Reformen des Kirchenbeitrags wurden seit 1945 pausenlos diskutiert, probiert und auch durchgeführt. Das heutige System weicht in vielen Bereichen stark von dem 1939 eingeführten System ab. Es hat Versuche in jeder Richtung gegeben. Die Idee der gemeinsamen staatlichen Einhebung mit der Lohn- und Einkommensteuer wurde in den fünfziger Jahren vom Finanzminister, Arbeitgeber- und Arbeitnehmerverbänden, sowie vielen engagierten katholischen Laien verworfen.

Um das sicherlich ideale System der freiwilligen Beitragsleistung zu prüfen, wurde 1967 eine Meinungsumfrage gestartet; das Ergebnis war aufschlußreich: Als Monatsbeitrag wurden von 75 Prozent der Befragten 2,50 Schilling bis maximal 20 Schilling genannt. Wenn dann noch verdienende Freischaffende öffentlich erklären, daß sie wegen des bürokratischen Zwangskirchenbeitrages aus der Kirche hätten austreten müssen und man weiß, daß dieser Beitrag (allerdings vor zehn Jahren) keine hundert Schilling im Jahr betragen hätte, dann fällt es schwer, an manche Reformvorschläge zu glauben. Daß dagegen beispielsweise der durchschnittliche Jahresbeitrag der Mitglieder der Adventi-stensekte 2000 Schilling beträgt, sei nur am Rande erwähnt.

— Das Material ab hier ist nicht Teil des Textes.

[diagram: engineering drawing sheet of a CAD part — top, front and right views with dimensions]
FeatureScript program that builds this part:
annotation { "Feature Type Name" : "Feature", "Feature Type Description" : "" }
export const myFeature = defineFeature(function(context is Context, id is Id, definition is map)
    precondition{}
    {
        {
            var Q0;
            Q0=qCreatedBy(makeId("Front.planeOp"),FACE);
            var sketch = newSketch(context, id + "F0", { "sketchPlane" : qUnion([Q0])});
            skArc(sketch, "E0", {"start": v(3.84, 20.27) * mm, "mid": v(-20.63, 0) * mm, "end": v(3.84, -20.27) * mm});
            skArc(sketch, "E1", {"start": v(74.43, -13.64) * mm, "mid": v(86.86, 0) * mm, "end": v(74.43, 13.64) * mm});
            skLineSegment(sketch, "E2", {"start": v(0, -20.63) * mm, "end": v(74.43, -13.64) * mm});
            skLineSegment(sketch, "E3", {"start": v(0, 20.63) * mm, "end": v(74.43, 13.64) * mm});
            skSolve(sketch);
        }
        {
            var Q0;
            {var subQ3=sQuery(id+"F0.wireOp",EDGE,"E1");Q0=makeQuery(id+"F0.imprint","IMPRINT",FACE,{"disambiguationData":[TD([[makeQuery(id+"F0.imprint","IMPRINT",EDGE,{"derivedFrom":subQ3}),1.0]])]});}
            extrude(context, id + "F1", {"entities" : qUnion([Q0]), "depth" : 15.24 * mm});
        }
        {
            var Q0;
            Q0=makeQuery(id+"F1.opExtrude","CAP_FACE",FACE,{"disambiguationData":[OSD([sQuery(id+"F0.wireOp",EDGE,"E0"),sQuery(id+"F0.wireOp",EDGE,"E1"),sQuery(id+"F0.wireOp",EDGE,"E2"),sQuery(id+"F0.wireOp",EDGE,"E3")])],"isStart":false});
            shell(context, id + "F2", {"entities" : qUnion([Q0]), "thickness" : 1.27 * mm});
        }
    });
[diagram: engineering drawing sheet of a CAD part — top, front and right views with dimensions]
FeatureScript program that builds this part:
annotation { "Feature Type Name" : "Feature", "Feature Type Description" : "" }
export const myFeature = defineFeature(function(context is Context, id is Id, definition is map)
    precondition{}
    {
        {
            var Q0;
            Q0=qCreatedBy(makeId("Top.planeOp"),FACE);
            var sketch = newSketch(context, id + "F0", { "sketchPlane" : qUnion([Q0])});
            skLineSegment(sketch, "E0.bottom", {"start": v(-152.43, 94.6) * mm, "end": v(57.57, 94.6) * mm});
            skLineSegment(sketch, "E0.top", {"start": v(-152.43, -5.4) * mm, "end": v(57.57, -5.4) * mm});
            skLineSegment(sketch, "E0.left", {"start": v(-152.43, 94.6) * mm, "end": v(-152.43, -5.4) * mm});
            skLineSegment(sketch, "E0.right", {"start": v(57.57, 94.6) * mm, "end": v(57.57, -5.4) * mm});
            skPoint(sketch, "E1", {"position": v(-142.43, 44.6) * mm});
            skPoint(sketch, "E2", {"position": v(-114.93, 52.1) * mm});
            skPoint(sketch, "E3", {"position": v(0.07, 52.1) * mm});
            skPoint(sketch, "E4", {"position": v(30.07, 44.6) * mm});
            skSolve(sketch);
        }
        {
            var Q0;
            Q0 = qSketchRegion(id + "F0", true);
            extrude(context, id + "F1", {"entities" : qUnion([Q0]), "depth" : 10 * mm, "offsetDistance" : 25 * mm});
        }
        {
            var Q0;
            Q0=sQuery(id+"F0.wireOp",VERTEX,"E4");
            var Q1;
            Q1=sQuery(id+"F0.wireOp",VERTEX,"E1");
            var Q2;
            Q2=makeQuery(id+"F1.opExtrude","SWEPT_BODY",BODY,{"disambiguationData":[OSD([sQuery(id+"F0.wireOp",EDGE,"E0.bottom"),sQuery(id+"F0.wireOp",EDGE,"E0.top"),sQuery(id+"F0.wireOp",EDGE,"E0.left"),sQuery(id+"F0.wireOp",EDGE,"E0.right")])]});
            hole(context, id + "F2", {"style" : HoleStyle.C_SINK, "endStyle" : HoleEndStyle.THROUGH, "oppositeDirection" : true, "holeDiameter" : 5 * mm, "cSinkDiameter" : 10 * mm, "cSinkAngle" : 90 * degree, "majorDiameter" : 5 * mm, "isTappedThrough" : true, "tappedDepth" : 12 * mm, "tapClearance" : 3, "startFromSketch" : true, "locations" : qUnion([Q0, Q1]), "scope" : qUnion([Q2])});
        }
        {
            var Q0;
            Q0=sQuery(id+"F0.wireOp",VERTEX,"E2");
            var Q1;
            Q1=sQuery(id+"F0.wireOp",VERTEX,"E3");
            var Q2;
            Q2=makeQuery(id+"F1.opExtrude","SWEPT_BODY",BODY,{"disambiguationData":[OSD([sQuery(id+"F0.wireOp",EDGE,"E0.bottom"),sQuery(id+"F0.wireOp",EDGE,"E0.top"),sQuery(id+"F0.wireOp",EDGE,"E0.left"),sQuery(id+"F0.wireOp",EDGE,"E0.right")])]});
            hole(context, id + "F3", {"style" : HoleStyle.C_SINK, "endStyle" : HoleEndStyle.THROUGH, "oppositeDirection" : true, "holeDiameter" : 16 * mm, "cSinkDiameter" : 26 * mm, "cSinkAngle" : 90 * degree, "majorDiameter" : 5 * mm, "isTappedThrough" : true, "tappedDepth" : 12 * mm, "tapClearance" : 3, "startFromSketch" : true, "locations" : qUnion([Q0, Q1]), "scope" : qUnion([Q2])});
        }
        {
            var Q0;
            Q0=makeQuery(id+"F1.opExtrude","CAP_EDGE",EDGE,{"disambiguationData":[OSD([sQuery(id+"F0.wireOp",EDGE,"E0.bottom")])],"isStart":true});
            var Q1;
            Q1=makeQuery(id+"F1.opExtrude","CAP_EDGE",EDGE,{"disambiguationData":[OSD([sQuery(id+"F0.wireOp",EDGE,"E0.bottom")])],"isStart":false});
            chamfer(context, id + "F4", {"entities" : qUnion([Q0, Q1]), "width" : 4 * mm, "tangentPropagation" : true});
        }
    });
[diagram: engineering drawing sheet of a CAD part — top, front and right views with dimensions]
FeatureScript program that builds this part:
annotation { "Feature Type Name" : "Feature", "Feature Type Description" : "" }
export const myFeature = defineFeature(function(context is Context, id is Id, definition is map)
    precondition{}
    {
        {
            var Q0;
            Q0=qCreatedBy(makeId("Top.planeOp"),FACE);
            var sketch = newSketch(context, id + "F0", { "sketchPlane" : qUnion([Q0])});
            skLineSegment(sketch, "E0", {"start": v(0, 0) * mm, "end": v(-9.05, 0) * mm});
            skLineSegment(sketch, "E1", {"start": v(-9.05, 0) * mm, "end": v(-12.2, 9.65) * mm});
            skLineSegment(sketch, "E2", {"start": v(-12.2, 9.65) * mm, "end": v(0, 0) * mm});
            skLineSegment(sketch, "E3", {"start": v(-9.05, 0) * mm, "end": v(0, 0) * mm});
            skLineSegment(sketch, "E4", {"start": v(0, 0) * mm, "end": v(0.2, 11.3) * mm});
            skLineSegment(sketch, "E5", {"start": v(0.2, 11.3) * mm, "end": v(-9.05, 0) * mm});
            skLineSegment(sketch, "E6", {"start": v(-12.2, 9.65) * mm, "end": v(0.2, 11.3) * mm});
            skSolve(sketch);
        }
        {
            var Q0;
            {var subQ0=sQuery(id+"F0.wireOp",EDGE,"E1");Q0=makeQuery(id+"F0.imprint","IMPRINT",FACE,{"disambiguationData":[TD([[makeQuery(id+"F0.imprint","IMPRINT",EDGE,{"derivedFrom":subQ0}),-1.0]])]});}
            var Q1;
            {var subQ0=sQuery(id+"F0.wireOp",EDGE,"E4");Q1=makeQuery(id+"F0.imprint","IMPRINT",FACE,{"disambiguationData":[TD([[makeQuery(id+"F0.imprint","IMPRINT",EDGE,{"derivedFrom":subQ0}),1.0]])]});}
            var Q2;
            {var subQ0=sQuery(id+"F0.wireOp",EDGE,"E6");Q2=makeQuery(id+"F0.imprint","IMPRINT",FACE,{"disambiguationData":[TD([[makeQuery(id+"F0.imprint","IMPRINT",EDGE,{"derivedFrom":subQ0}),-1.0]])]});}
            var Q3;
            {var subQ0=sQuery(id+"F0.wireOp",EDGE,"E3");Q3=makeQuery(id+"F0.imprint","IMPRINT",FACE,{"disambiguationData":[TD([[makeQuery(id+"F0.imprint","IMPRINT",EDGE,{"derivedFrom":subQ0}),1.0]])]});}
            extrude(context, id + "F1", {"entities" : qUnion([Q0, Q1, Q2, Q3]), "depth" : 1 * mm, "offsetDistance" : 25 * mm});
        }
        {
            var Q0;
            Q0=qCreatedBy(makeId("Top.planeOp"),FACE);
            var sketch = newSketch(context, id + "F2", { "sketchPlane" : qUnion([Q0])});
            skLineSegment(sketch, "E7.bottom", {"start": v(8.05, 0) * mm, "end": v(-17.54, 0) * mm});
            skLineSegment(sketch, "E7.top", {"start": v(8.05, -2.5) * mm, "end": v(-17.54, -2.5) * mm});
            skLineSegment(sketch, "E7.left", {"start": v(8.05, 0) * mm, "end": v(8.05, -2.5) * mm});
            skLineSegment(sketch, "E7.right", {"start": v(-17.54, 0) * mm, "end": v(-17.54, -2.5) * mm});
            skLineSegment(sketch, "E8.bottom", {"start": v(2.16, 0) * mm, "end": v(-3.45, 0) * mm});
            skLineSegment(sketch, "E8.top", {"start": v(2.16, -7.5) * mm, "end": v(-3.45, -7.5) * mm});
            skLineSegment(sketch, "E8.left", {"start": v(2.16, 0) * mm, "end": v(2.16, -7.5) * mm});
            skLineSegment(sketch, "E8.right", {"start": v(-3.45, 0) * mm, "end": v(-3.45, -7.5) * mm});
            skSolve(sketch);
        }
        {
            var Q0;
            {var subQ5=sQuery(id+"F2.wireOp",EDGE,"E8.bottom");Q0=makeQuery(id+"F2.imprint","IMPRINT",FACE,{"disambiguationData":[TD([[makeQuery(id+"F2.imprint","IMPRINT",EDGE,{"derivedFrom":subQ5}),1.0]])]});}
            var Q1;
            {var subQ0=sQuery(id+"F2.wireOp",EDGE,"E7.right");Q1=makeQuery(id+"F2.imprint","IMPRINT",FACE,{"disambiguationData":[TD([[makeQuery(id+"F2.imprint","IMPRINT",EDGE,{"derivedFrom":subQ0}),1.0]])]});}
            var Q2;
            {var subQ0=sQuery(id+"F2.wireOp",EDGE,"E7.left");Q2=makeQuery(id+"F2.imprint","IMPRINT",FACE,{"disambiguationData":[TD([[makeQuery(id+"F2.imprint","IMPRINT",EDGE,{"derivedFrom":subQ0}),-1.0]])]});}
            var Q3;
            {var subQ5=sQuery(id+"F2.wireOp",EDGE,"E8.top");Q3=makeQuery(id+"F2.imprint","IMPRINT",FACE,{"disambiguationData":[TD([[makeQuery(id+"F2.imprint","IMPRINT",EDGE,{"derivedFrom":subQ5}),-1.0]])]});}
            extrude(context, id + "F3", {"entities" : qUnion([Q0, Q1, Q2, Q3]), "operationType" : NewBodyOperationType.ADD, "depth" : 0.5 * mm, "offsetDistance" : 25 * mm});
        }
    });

Was den fixen Vereinsbeitrag betrifft: Sowohl der Gewerkschaftsbund als auch zum Beispiel die Sozialversicherung heben ihre Höchst-beitragsgrundlagen schrittweise an. Begründung: Aus sozialen Motiven heraus wäre es nicht zu verantworten, daß der sehr gut verdienende Generaldirektor zum Beispiel den gleichen Beitrag zahlen sollte wie der Durchschnittsverdiener. Welche Begründung für einen (für Ausgleichsrentner und Generaldirektoren) gleichen fixen kirchlichen „Mitgliedsbeitrag“ könnte da gefunden werden? Ich wüßte keine, ach halte hier das derzeitige System, das sich an der wirtschaftlichen Leistungsfähigkeit orientiert, doch für sozial gerechter.

Es ist richtig, daß bisher in noch keinem Land die Kirche an finanziellen Problemen zugrunde gegangen ist, wohl aber sind in manchen Ländern bereits viele kirchliche Einrichtungen verschwunden. In Amerika viele Schulen, in England an die 600 Kirchen (die in Museen, Moscheen und Sektenbethäuser verwandelt wurden), in anderen Ländern ganze Ordensgemeinschaften.

Es schadete der Kirche sicher nicht, wenn sie weniger Geld haben sollte (übrigens hat sie in Österreich auch viel weniger als in manchen anderen Ländern), aber niemand kann es der Kirche verübeln, wenn sie sich verantwortungsbewußt Gedanken auch für kommende Generationen macht.

Das jetzige Beitragssystem ist nicht vollkommen, es ist sicherlich verbesserungsfähig, ein besseres wurde aber seit 1945 noch nicht gefunden.